In fact, most people with wealth thought that funding such a fanciful voyage was folly – which is why the Genoese Columbus had to leave his native city state to try Portugal and then Spain to find a benefactor.
If Queen Isabella had only listened to them, Montezuma and his followers would no doubt have been very happy.
Terrible things happened to what became known as the New World, as a result of Christopher Columbus’s trip – thousands, perhaps millions of the original inhabitants were wiped out – thanks to warfare, but also thanks to the introduction of diseases that they had no protection against.
Syphilis from the America’s was no match for measles or small pox, unfortunately for the Aztecs, Mayas and many other civilisations.
But that voyage transformed world history, and helped to establish Europe as the world’s leading civilisation, or better and for worse.
Up to that point the Americas existed as a separate entity, developing largely on their own, with no connection to Asia or Africa or Europe and barely to each other.
Even without Columbus, that would have changed in time. Under different conditions, maybe a fleet of ships from the Americas would have discovered Europe – and we would all be writing in hieroglyphics now instead of using this Roman alphabet.
The point is that at some point the diverse regions of the world were going to become known to each other, and that the planet would become aware that the only new worlds were the ones that were extraterrestrial.
Its true that Toledo may have missed out on getting a better water supply, or that some areas of Spain may have missed out on their own development because of the money expended on Columbus’s trip. But in the end Spain benefitted big time, becoming the world’s dominant empire for more than 200 years.

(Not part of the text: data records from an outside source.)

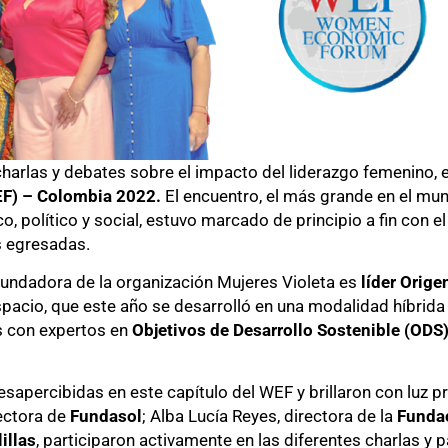
harlas y debates sobre el impacto del liderazgo femenino, e
F) – Colombia 2022.
El encuentro, el más grande en el mun
olítico y social, estuvo marcado de principio a fin con el s
s egresadas.
undadora de la organización Mujeres Violeta es
líder Orige
espacio, que este año se desarrolló en una modalidad híbri
es con expertos en
Objetivos de Desarrollo Sostenible (ODS
sapercibidas en este capítulo del WEF y brillaron con luz p
rectora de
Fundasol
; Alba Lucía Reyes, directora de la
Fundac
illas
, participaron activamente en las diferentes charlas y p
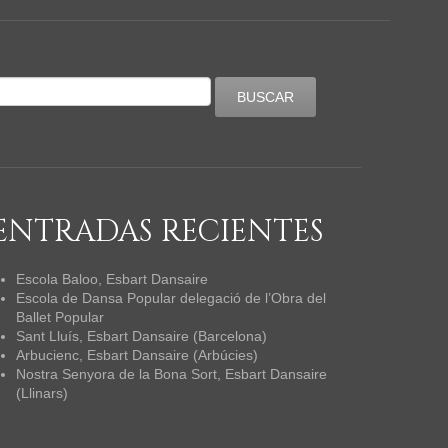
ENTRADAS RECIENTES
Escola Baloo, Esbart Dansaire
Escola de Dansa Popular delegació de l’Obra del
Ballet Popular
Sant Lluís, Esbart Dansaire (Barcelona)
Arbucienc, Esbart Dansaire (Arbúcies)
Nostra Senyora de la Bona Sort, Esbart Dansaire
(Llinars)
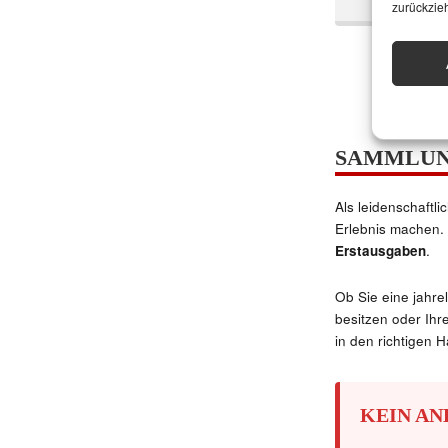
zurückzie
SAMMLUN
Als leidenschaftl
Erlebnis machen. 
Erstausgaben
.
Ob Sie eine jahre
besitzen oder Ihr
in den richtigen 
KEIN AN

Had Columbus not ‘discovered’ the New World, someone else would have. It’s man’s destiny to explore and push at boundaries, known and unknown.
The pittance that these billionaires have spent on their minimal space exploration is not much compared to the rest of their wealth.

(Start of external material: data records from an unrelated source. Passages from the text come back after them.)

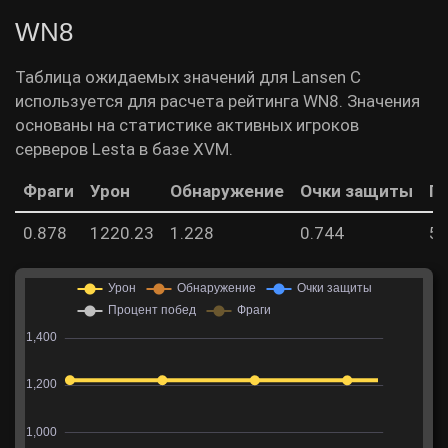
WN8
Таблица ожидаемых значений для Lansen C
используется для расчета рейтинга WN8. Значения
основаны на статистике активных игроков
серверов Lesta в базе XVM.
Фраги
Урон
Обнаружение
Очки защиты
П
0.878
1220.23
1.228
0.744
50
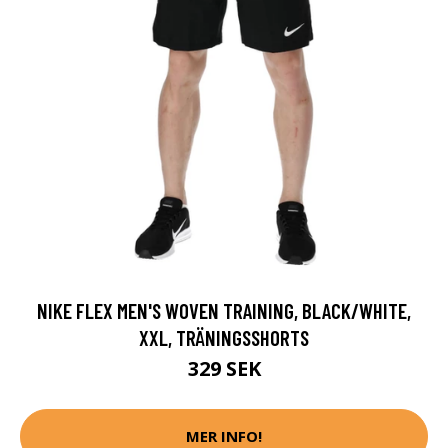
NIKE FLEX MEN'S WOVEN TRAINING, BLACK/WHITE,
XXL, TRÄNINGSSHORTS
329 SEK
MER INFO!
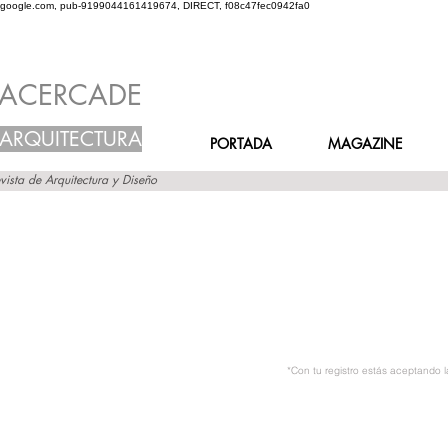
google.com, pub-9199044161419674, DIRECT, f08c47fec0942fa0
ACERCADE
ARQUITECTURA
PORTADA
MAGAZINE
vista de Arquitectura y Diseño
*Con tu registro estás aceptando 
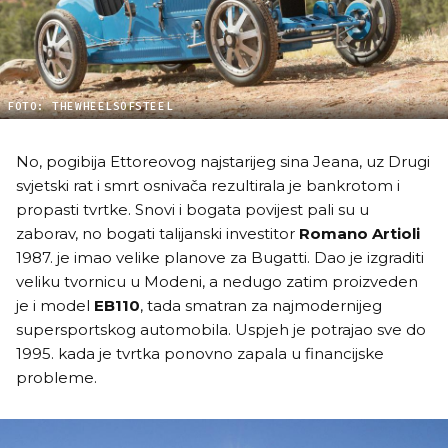
FOTO: THEWHEELSOFSTEEL
No, pogibija Ettoreovog najstarijeg sina Jeana, uz Drugi
svjetski rat i smrt osnivača rezultirala je bankrotom i
propasti tvrtke. Snovi i bogata povijest pali su u
zaborav, no bogati talijanski investitor
Romano Artioli
1987. je imao velike planove za Bugatti. Dao je izgraditi
veliku tvornicu u Modeni, a nedugo zatim proizveden
je i model
EB110
, tada smatran za najmodernijeg
supersportskog automobila. Uspjeh je potrajao sve do
1995. kada je tvrtka ponovno zapala u financijske
probleme.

So they still have lots of cash to spend on whatever causes other people think are more important.
In fact, when Bezos was questioned as to whether his spending on this was a waste of money given all the problems in the world, his answer was along the lines of both should be done.
Back on Earth, Bezos — who stepped down as CEO of Amazon on July 5 — also thanked all Amazon customers and Amazon staff, who helped to make the journey possible.
On the trip, Bezos said “Oh my God! My expectations were high and they were dramatically exceeded!”
Up to now, the world’s billionaires have appeared to be fairly uninterested in spending their cash – only in acquiring it, spending some on luxuries, but with an eye to winning the prize of ‘Richest Man on Earth’. Though some have made charitable contributions of a considerable size – percentage wise it might not be as great as i
Meanwhile, all three billionaires have either achieved, or (in the case of Musk) are about to achieve one of their life-long childhood dreams – to go to space.
Man has already started to explore space – normally trained individuals who have gone through an intense government-sponsored training programme. Now anyone with a couple billion dollars to spare can do the same thing – and take some ordinary mortals with them.
This is the beginning of a new phase in space exploration, where — unimaginable as it might now appear– regular people will be able to visit space stations or the moon or even Mars – and who knows where after that.
At the time of Christopher Columbus’s voyage in the Pinta, the Nina and the Santa Maria, it was impossible to imagine that people would fly from Madrid to New York City on a daily basis. It might have taken about 440 years to get to that point. But it happened.
Fortunately, as far as we know, there are no beings on Mars for us to wipe out – or them us. So that’s a plus.
And while it may be undesirable to live on a planet that is so devoid of the type of beauty that exists here on Earth – that is not enough reason on its own to explore our solar system, and to discover, if it exists – Planet B.